*What to do*.
What follows is a set of records; repeat them exactly, without the pictures.

== == ==

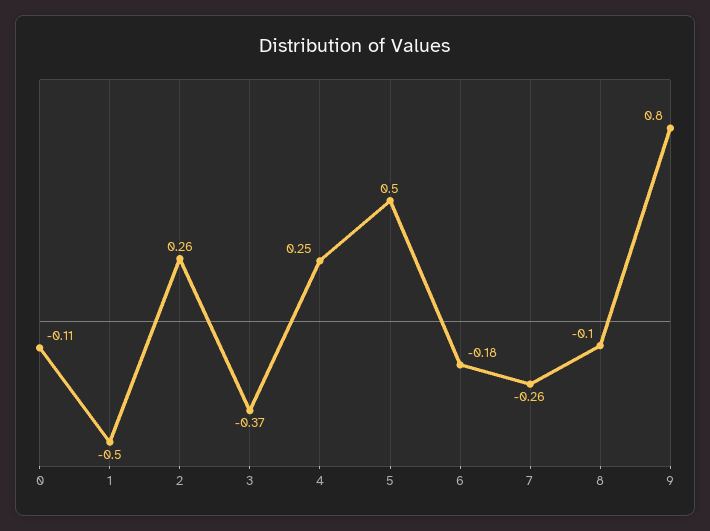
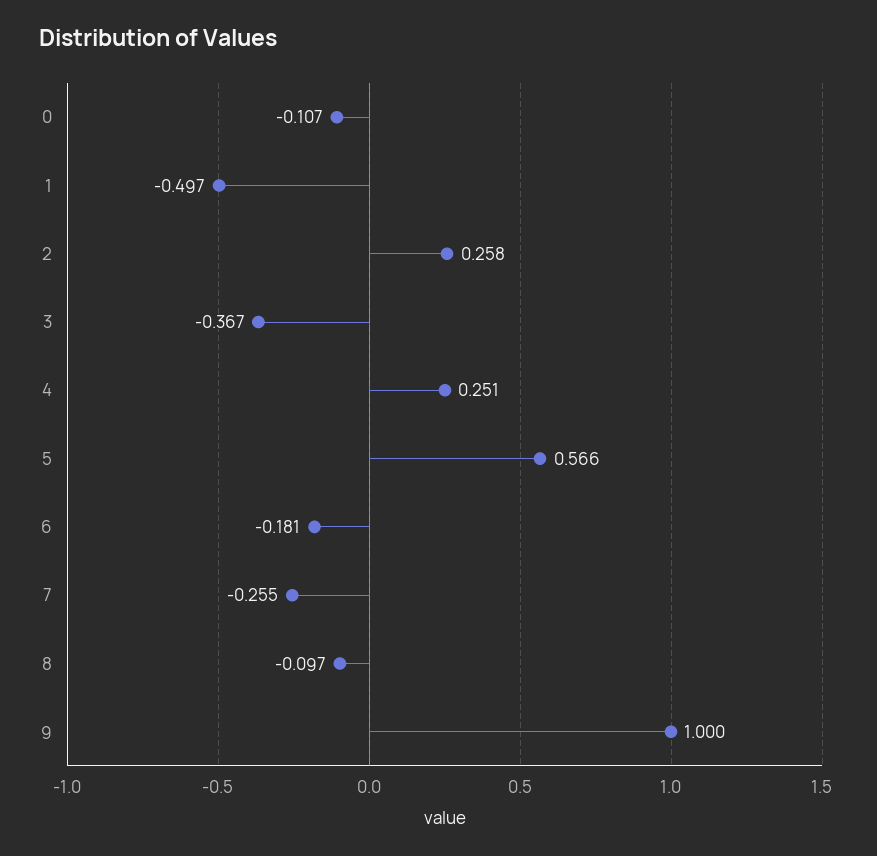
  {
    "0": -0.107,
    "1": -0.497,
    "2": 0.258,
    "3": -0.367,
    "4": 0.251,
-   "5": 0.5,
+   "5": 0.566,
    "6": -0.181,
    "7": -0.255,
    "8": -0.097,
-   "9": 0.8
+   "9": 1
  }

== == ==

*Written response*.
  {
    "0": -0.107,
    "1": -0.497,
    "2": 0.258,
    "3": -0.367,
    "4": 0.251,
-   "5": 0.5,
+   "5": 0.566,
    "6": -0.181,
    "7": -0.255,
    "8": -0.097,
-   "9": 0.8
+   "9": 1
  }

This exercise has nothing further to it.